---------- Information supplied ----------
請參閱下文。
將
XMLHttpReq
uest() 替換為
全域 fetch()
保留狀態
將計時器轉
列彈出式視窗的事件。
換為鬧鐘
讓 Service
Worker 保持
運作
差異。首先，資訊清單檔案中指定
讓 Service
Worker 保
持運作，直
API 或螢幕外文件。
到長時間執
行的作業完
----------
Aim of the exercise:
Output the material above, all of it, exactly.

Result:
請參閱下文。
將
XMLHttpReq
uest() 替換為
全域 fetch()
保留狀態
將計時器轉
列彈出式視窗的事件。
換為鬧鐘
讓 Service
Worker 保持
運作
差異。首先，資訊清單檔案中指定
讓 Service
Worker 保
持運作，直
API 或螢幕外文件。
到長時間執
行的作業完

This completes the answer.